6 Reasons Why SIEM Implementations Fail



With cyber security being such an important issue these days, many companies are investing in SIEM (Security Information and Event Management) technology for real-time analysis of security alerts. But if companies don’t step into the SIEM world with the right expectations — and follow through and use the technology properly — their investment may fail to deliver any real benefits. They may end up abandoning SIEM altogether, out of sheer frustration.

Jeff Mullarkey, CEO and co-founder of RKON, a leading IT managed services provider with expertise in cloud, emerging and advanced technologies, cites six reasons why so many SIEM implementations fail and what companies can do to prevent this from happening:

1. Thinking SIEM is a panacea to solve all security challenges right from the start

The first thing that’s often discovered when SIEM is implemented is how complex network operations actually are—and how many overlapping systems and conflicts are involved. This typically creates such an abundance of alerts that the projects are either abandoned or the output is ignored.

It’s best to look at SIEM as a tool for continual process improvement—not a final destination but rather a reasonable starting point that will need to evolve with an organization’s security needs over time. A one- to three-year window is a realistic timeframe for an organization to move from a basic “compliance” posture to more complex “security watchdog” capabilities.

2. Failing to grasp the technical challenges involved with SIEM technology

Organizations simply assume that SIEM will work easily and automatically right “out of the box.” They overlook—or underestimate—the technical complexities involved.

3. Not understanding the level of cooperation that’s required for SIEM deployment

For SIEM to work effectively, the entire organization needs to work together to address the following:

  1. Application development
  2. Patch management and change control in all departments
  3. Access control in all departments
  4. Server and authentication team
  5. Security infrastructure team
  6. Network team
  7. Storage team
  8. Audit and compliance
  9. Necessary changes in organizational IT roles and responsibilities

4. Not committing sufficient time and resources to system maintenance

Every time a system is patched or modified, there’s a good chance that the SIEM will either stop working or require “reintegration.” The SIEM team must be fully integrated into the organization’s operational workflow and change control—and should have influence over the architecture and design. This helps ensure that the systems are designed and implemented to standard and executed in a way that allows the SIEM solution to measure and report on them.

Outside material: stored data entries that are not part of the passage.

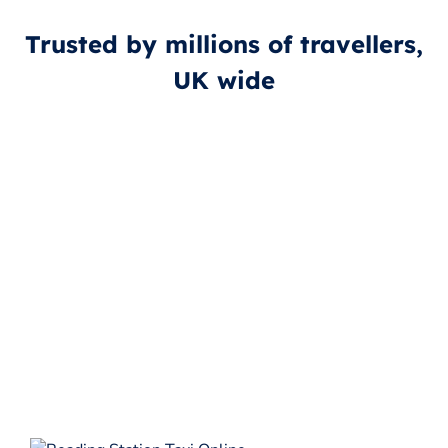
Trusted by millions of travellers,
UK wide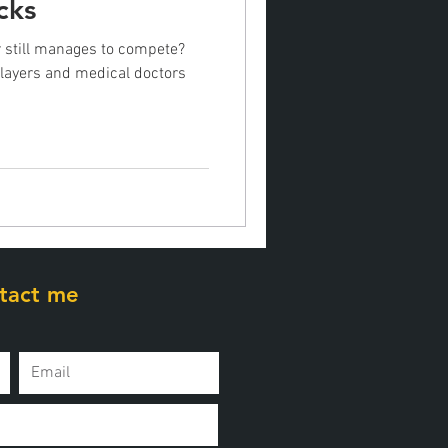
cks
 still manages to compete?
players and medical doctors
tact me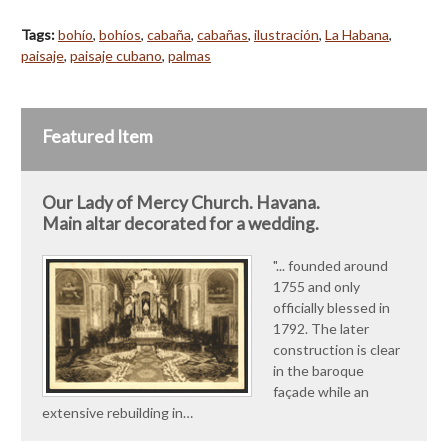
Tags:
bohío
,
bohíos
,
cabaña
,
cabañas
,
ilustración
,
La Habana
,
paisaje
,
paisaje cubano
,
palmas
Featured Item
Our Lady of Mercy Church. Havana.
Main altar decorated for a wedding.
"... founded around
1755 and only
officially blessed in
1792. The later
construction is clear
in the baroque
façade while an
extensive rebuilding in…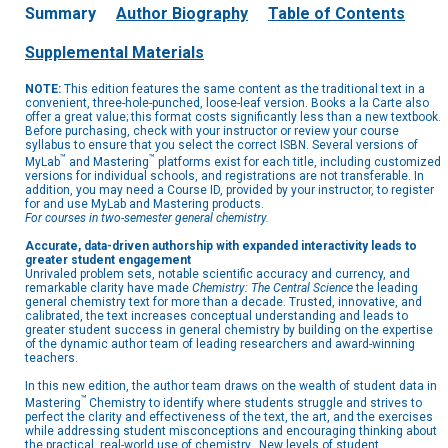
Summary
Author Biography
Table of Contents
Supplemental Materials
NOTE:
This edition features the same content as the traditional text in a
convenient, three-hole-punched, loose-leaf version. Books a la Carte also
offer a great value; this format costs significantly less than a new textbook.
Before purchasing, check with your instructor or review your course
syllabus to ensure that you select the correct ISBN. Several versions of
™
™
MyLab
and Mastering
platforms exist for each title, including customized
versions for individual schools, and registrations are not transferable. In
addition, you may need a Course ID, provided by your instructor, to register
for and use MyLab and Mastering products.
For courses in two-semester general chemistry.
Accurate, data-driven authorship with expanded interactivity leads to
greater student engagement
Unrivaled problem sets, notable scientific accuracy and currency, and
remarkable clarity have made
Chemistry: The Central Science
the leading
general chemistry text for more than a decade. Trusted, innovative, and
calibrated, the text increases conceptual understanding and leads to
greater student success in general chemistry by building on the expertise
of the dynamic author team of leading researchers and award-winning
teachers.
In this new edition, the author team draws on the wealth of student data in
™
Mastering
Chemistry to identify where students struggle and strives to
perfect the clarity and effectiveness of the text, the art, and the exercises
while addressing student misconceptions and encouraging thinking about
the practical, real-world use of chemistry. New levels of student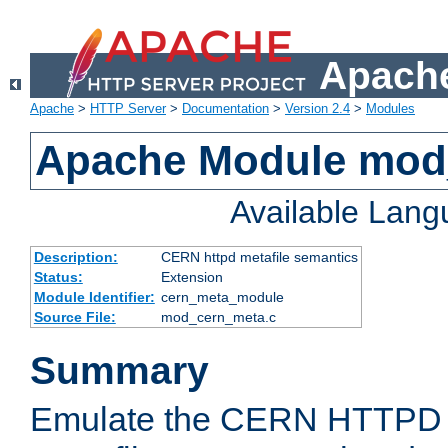
Apache
Apache
>
HTTP Server
>
Documentation
>
Version 2.4
>
Modules
Apache Module mod
Available Lan
Description:
CERN httpd metafile semantics
Status:
Extension
Module Identifier:
cern_meta_module
Source File:
mod_cern_meta.c
Summary
Emulate the CERN HTTPD M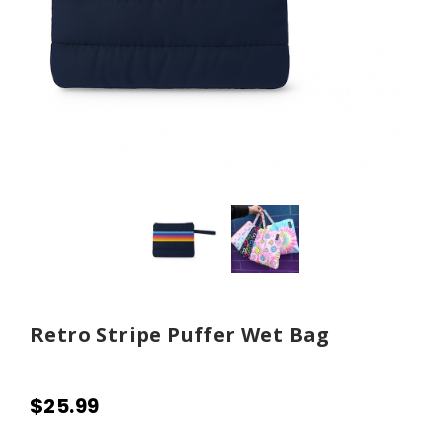
Retro Stripe Puffer Wet Bag
$25.99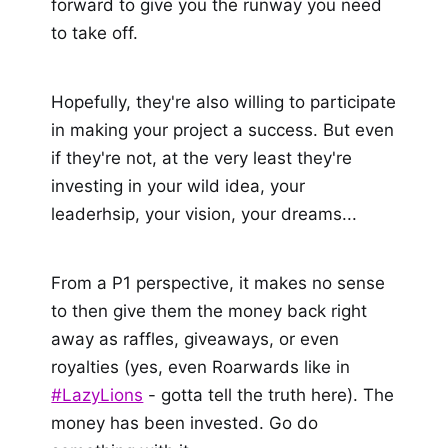
forward to give you the runway you need
to take off.
Hopefully, they're also willing to participate
in making your project a success. But even
if they're not, at the very least they're
investing in your wild idea, your
leaderhsip, your vision, your dreams...
From a P1 perspective, it makes no sense
to then give them the money back right
away as raffles, giveaways, or even
royalties (yes, even Roarwards like in
#LazyLions
- gotta tell the truth here). The
money has been invested. Go do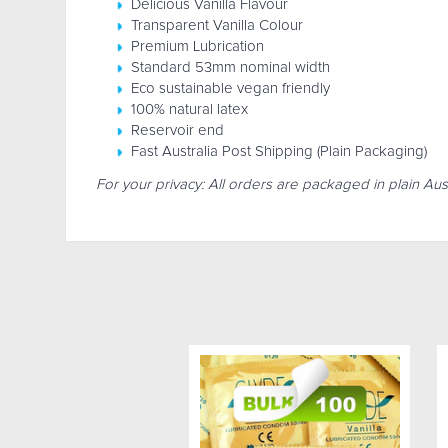
Delicious Vanilla Flavour
Transparent Vanilla Colour
Premium Lubrication
Standard 53mm nominal width
Eco sustainable vegan friendly
100% natural latex
Reservoir end
Fast Australia Post Shipping (Plain Packaging)
For your privacy: All orders are packaged in plain Aus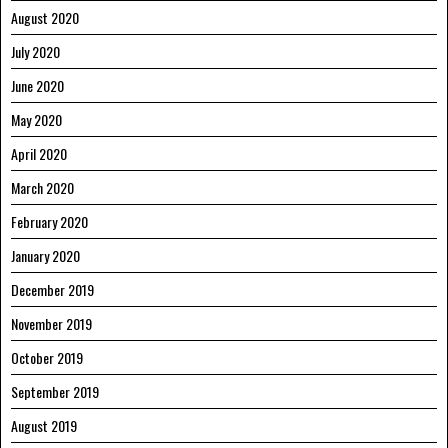
August 2020
July 2020
June 2020
May 2020
April 2020
March 2020
February 2020
January 2020
December 2019
November 2019
October 2019
September 2019
August 2019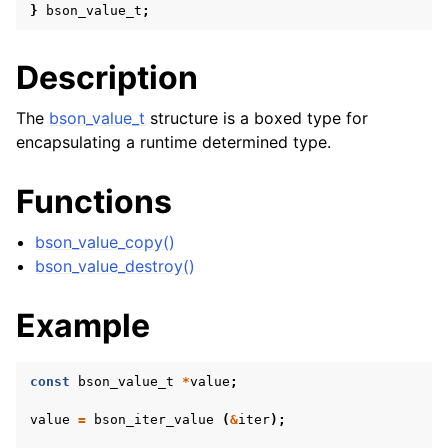
}
bson_value_t
;
Description
The
bson_value_t
structure is a boxed type for
encapsulating a runtime determined type.
Functions
bson_value_copy()
bson_value_destroy()
Example
const
bson_value_t
*
value
;
value
=
bson_iter_value
(
&
iter
);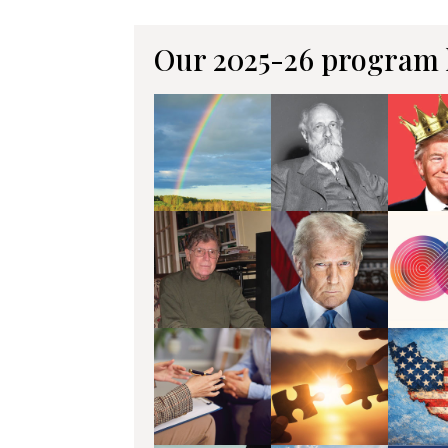
Our 2025-26 program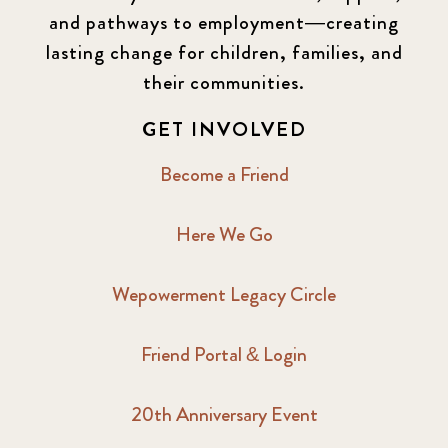
and pathways to employment—creating
lasting change for children, families, and
their communities.
GET INVOLVED
Become a Friend
Here We Go
Wepowerment Legacy Circle
Friend Portal & Login
20th Anniversary Event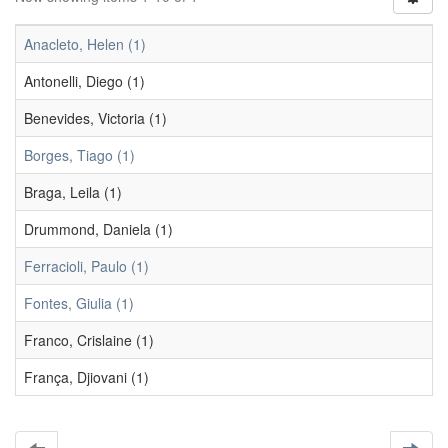
Anacleto, Helen (1)
Antonelli, Diego (1)
Benevides, Victoria (1)
Borges, Tiago (1)
Braga, Leila (1)
Drummond, Daniela (1)
Ferracioli, Paulo (1)
Fontes, Giulia (1)
Franco, Crislaine (1)
França, Djiovani (1)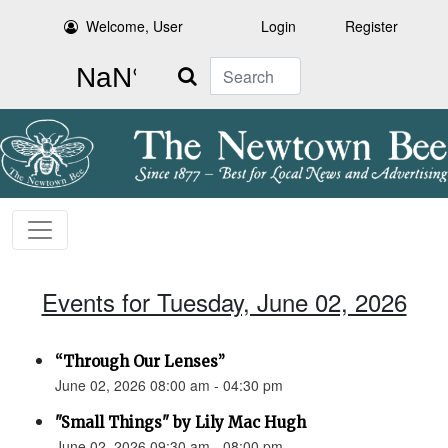
Welcome, User
Login
Register
Search
Events for Tuesday, June 02, 2026
“Through Our Lenses”
June 02, 2026 08:00 am - 04:30 pm
"Small Things" by Lily Mac Hugh
June 02, 2026 09:30 am - 08:00 pm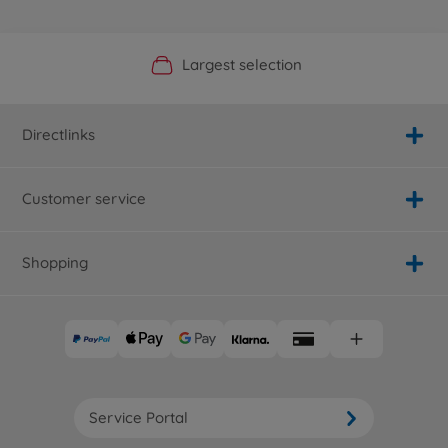
Official Manufacturer Shop
Largest selection
Personal service
Fast delivery
Directlinks
Customer service
Shopping
Service Portal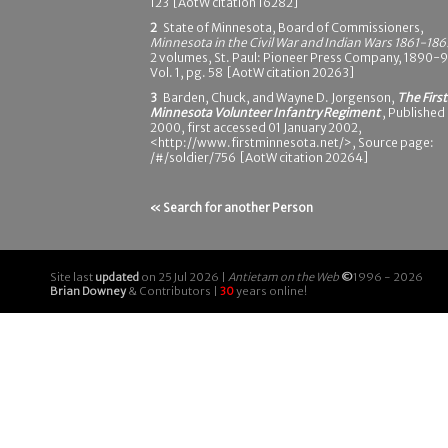
123 [AotW citation 16282]
2
State of Minnesota, Board of Commissioners,
Minnesota in the Civil War and Indian Wars 1861-186
2 volumes, St. Paul: Pioneer Press Company, 1890-9
Vol. 1, pg. 58 [AotW citation 20263]
3
Barden, Chuck, and Wayne D. Jorgenson,
The First
Minnesota Volunteer Infantry Regiment
, Published
2000, first accessed 01 January 2002,
<http://www.firstminnesota.net/>, Source page:
/#/soldier/756 [AotW citation 20264]
« Search for another Person
Site last
updated
on 25 Jul 2026 |
Antietam on the Web
©
1996 - 2026
Brian Downey
& Contributors |
30
years online!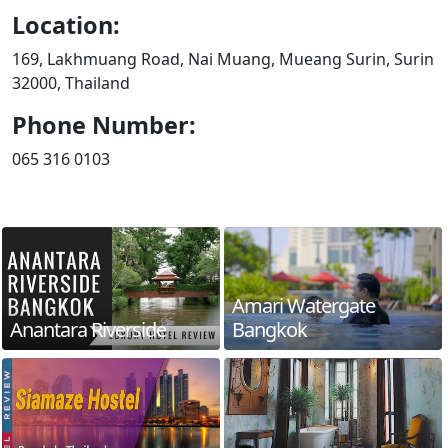
Location:
169, Lakhmuang Road, Nai Muang, Mueang Surin, Surin
32000, Thailand
Phone Number:
065 316 0103
Amari Watergate
Anantara Riverside
Bangkok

5. Lack of a mature IT operation

Besides cooperation, just delivering a rudimentary report may require an organization to:

  1. Reorganize IT completely.
  2. Create a functional CISO role that has independent reporting structure from IT.
  3. Change the internal culture so that it can operate less as a hierarchy (vertically) and more from a process standpoint (horizontally). The rubber meets the road the first time a lower-ranking person in one department has to ask a higher-ranking person in another to make a change so that workflow and process can flow across the organization.
  4. Eliminate power-hungry leadership—individuals who believe they should have complete say in their department.
  5. Develop mature roles and responsibilities (RASCI Model) along with separation of duties.

6. Thinking SIEM is just something you “install” and get working

Fact is, the biggest benefit of implementing SIEM is that it reveals how to mature an organization and its security across all areas—people, processes and technology. True security can’t be achieved until there’s a well-run, well-defined organization in place— where the technology works, the processes are well defined and followed, and the personnel put the organization’s needs ahead of theirs.

RKON’s Mullarkey advises that to avoid SIEM failure, organizations need to proceed slowly and methodically — with a step-by-step process that sets realistic goals at every phase of the implementation and works toward maturing the deployment over time.

SIEM can work. You just need to give it time and patience.